DATA SHOWN:
============
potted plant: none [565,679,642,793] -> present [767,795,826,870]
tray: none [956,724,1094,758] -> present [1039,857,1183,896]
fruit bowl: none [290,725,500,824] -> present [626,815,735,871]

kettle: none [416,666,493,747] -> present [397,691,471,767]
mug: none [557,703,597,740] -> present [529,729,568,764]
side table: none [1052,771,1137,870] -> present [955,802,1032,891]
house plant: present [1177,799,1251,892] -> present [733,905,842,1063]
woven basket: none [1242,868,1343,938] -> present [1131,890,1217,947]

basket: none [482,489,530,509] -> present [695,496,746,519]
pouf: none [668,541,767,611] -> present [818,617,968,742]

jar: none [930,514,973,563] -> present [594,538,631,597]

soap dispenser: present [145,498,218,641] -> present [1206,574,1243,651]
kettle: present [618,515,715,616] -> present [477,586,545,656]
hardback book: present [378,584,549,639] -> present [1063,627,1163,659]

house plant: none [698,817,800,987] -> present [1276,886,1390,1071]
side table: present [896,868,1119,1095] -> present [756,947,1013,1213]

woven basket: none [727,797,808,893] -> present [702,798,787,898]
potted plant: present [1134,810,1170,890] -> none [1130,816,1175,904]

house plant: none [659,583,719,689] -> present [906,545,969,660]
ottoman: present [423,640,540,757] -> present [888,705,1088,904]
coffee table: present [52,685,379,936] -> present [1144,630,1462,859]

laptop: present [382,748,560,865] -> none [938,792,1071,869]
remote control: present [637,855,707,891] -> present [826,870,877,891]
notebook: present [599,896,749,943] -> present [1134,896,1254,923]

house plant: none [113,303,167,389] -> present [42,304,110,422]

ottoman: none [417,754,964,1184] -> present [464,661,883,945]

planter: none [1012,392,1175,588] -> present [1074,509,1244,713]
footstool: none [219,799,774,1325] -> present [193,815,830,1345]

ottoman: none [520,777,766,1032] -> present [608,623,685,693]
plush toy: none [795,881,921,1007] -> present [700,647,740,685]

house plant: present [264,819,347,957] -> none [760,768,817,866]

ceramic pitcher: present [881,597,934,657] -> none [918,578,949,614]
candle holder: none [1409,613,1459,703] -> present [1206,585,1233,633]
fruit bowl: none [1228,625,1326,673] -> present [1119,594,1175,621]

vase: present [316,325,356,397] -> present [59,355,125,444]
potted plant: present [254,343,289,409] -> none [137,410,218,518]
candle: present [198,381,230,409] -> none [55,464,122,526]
============
YOUR INSTRUCTIONS: Set down the line holding "woven basket: none [727,797,808,893]" and all later lines through the last one in the material above, exactly, and no other lines.

ANSWER:
woven basket: none [727,797,808,893] -> present [702,798,787,898]
potted plant: present [1134,810,1170,890] -> none [1130,816,1175,904]

house plant: none [659,583,719,689] -> present [906,545,969,660]
ottoman: present [423,640,540,757] -> present [888,705,1088,904]
coffee table: present [52,685,379,936] -> present [1144,630,1462,859]

laptop: present [382,748,560,865] -> none [938,792,1071,869]
remote control: present [637,855,707,891] -> present [826,870,877,891]
notebook: present [599,896,749,943] -> present [1134,896,1254,923]

house plant: none [113,303,167,389] -> present [42,304,110,422]

ottoman: none [417,754,964,1184] -> present [464,661,883,945]

planter: none [1012,392,1175,588] -> present [1074,509,1244,713]
footstool: none [219,799,774,1325] -> present [193,815,830,1345]

ottoman: none [520,777,766,1032] -> present [608,623,685,693]
plush toy: none [795,881,921,1007] -> present [700,647,740,685]

house plant: present [264,819,347,957] -> none [760,768,817,866]

ceramic pitcher: present [881,597,934,657] -> none [918,578,949,614]
candle holder: none [1409,613,1459,703] -> present [1206,585,1233,633]
fruit bowl: none [1228,625,1326,673] -> present [1119,594,1175,621]

vase: present [316,325,356,397] -> present [59,355,125,444]
potted plant: present [254,343,289,409] -> none [137,410,218,518]
candle: present [198,381,230,409] -> none [55,464,122,526]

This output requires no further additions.